Brielle nodded. “Anyway, she went outside for a while after she hung up with you. I thought she was going to go cry or something because she’d never let me see her cry. I knew she did about her parents and all kinds of stuff, but I never actually saw it. Anyway, she came back in a little later and her demeanor had changed. She said it was fine and she wanted to go for a drive. So we went.”
I watched Brielle walk around the room, telling this story, lost in her own memories. It was like she was narrating a book or something, not necessarily to me, but aloud to herself.
“We drove for a while and ended up in Apache Junction.
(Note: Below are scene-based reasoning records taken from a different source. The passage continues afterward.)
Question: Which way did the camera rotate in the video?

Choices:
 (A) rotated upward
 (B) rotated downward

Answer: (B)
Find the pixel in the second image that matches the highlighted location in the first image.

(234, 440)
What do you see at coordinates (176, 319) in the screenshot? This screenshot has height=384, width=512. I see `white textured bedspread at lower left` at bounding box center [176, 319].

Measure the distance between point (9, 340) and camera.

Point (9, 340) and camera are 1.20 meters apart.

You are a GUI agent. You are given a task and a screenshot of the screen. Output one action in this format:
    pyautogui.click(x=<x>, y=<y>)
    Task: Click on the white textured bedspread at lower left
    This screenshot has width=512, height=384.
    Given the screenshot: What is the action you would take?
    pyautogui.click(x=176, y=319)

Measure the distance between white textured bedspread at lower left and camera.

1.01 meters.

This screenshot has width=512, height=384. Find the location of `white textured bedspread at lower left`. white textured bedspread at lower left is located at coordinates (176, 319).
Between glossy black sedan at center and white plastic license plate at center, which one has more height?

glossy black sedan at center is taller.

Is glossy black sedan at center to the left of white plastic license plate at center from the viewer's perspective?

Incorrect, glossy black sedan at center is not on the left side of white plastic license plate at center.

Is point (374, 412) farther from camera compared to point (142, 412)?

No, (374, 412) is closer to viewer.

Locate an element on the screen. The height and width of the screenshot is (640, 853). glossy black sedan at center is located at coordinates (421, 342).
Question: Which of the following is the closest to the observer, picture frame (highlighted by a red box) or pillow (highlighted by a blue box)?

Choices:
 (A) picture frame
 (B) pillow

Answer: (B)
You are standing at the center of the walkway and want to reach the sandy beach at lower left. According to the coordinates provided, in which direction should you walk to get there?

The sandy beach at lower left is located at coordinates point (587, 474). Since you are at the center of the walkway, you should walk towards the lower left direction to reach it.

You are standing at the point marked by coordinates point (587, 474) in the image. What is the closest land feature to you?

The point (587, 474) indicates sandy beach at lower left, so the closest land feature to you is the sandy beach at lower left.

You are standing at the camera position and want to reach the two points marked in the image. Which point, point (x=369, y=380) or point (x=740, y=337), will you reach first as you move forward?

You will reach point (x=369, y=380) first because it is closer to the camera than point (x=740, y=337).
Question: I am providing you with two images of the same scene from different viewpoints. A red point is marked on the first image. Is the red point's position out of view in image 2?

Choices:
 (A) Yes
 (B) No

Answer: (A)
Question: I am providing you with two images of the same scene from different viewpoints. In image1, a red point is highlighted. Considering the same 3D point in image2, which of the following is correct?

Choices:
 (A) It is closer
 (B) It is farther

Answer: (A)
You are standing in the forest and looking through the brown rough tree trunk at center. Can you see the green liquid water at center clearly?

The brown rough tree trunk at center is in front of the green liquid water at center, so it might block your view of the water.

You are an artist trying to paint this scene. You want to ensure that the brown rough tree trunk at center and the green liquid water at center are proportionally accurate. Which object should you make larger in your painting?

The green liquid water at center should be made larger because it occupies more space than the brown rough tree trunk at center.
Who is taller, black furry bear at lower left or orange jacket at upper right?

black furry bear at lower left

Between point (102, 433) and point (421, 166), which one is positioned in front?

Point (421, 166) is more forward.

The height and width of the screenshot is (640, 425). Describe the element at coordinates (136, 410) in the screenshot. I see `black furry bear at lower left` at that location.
Sam was pretty quiet during the drive, not singing to the radio and stuff like we normally did. We just drove around and eventually she pulled off the road and said she heard something wrong with the car. Like a flat tire or something.” She turned to look at me then, her eyes narrowed. “Now, keep in mind that we were in the middle of nowhere. There was no way I was getting out to look at it.”
“Sam gets out and gets back in and says we have a flat tire. Neither of us knew what to do, so Sam calls you.”
I buried my head in my hands again. “And I didn’t answer.”
“So she tries again and gets angry. She was really mad that you didn’t answer. She just kept saying how you were out having fun and we were stranded. Dad was in San Diego for work—remember how fast he got back? Anyway, we didn’t know who to call. We sat there for a minute and Sam kept trying you.”
“And I kept ignoring her.”
Brielle nodded. “Finally she just kind of cooled way down. Got really calm. She got back out of the car and made some calls. I heard her talking but I don’t know what she said. I wasn’t getting eaten by a coyote.”
“Why didn’t you call Mom?” I asked.
“Because I wasn’t supposed to be gone! And if I got caught, she was going to ground me for a year or something.”
“You idiot,” I groaned. “If you would just have kept your ass at home, this would all be different!”
“Screw you, Max Quinn! Listen to what I’m going to tell you!”
I sat back on the couch and waited impatiently for her to go on.
“So she gets back in with a little smirk and said she got someone to come and fix the tire. She said it was a guy she knew through her family and that he would be coming shortly. We waited awhile, like a long while, and I started to try to remember how far back the nearest gas station or house was that we passed. It was getting cold and I was over it. About the time I was getting my courage up just to walk or call Mom, a car pulled up and Sam got out.”
I sat up, the rise in Brielle’s voice getting my attention. I knew where this was going and I didn’t want to hear the details. “I can’t hear the play by play of what happened.”
“I’m not going where you think I’m going. Just hang on. So, Sam gets out and talks to these guys. Two of them come to my side and they kind of ignore me for a bit. They’re talking over the roof of the car to the other guy and Sam. And then, just like that, Sam is gone. I turned in my seat to see what’s going on and my door gets flung open. They grabbed my arm and pulled me out of the car and forced me against the side of the car.”
“Bri-”
“Wait, Max. So they do what they do to me,” she said, gulping, “and I can hear a lot of pounding in the car the guys pulled up in. I was really too worried about what was going on with me to figure out what was happening to Sam, but I remember seeing the guy . . . basically raping her.”
She blew out a breath. “I’m terrified, trying to fight these guys off and they are just taunting me. They start to get really aggressive you know, the taunts turning into explicit threats, when the guy in the car with Sam gets out. Sam gets out the other side—I see the door open but can’t really see her—and the guy looks over his shoulder. That’s when I see the headlights coming down the road. The guys jump in their car and take off before the other car reaches us.”
“I basically know all this,” I said, frustrated and angry and sick to my stomach.
“But what you don’t know is this—a few months after that happened, a girl I knew from school asked me about Sam. She asked if she had gotten back together with “Joe.” I didn’t know who Joe was. She said it was a guy that Sam had been messing with off and on, a kid Sam had met at a party with her. Joe Dumas. I said I’d never seen him or heard of him so she describes him and it’s an uncanny description of the guy that raped her. Mind you, I never got an exact description of the guy, but it was close enough to make me think.”
My mouth went dry, my mind going into overdrive. “What are you telling me?”
“I’m telling you I don’t think Sam was raped at all. I think she called that guy to come out there and I think she fucked him.”
I wanted to warn her to watch her language, but I couldn’t open my mouth.
“I think it was a game to get you to feel sorry for her. Because you’d think you let her down and you did feel that way. Or maybe it was her way to get attention. I’m not sure.”
“Why didn’t you tell me this before now?” I shouted, standing up, my thoughts scattered through decades of time. I was livid. I was sick. I was shocked as hell.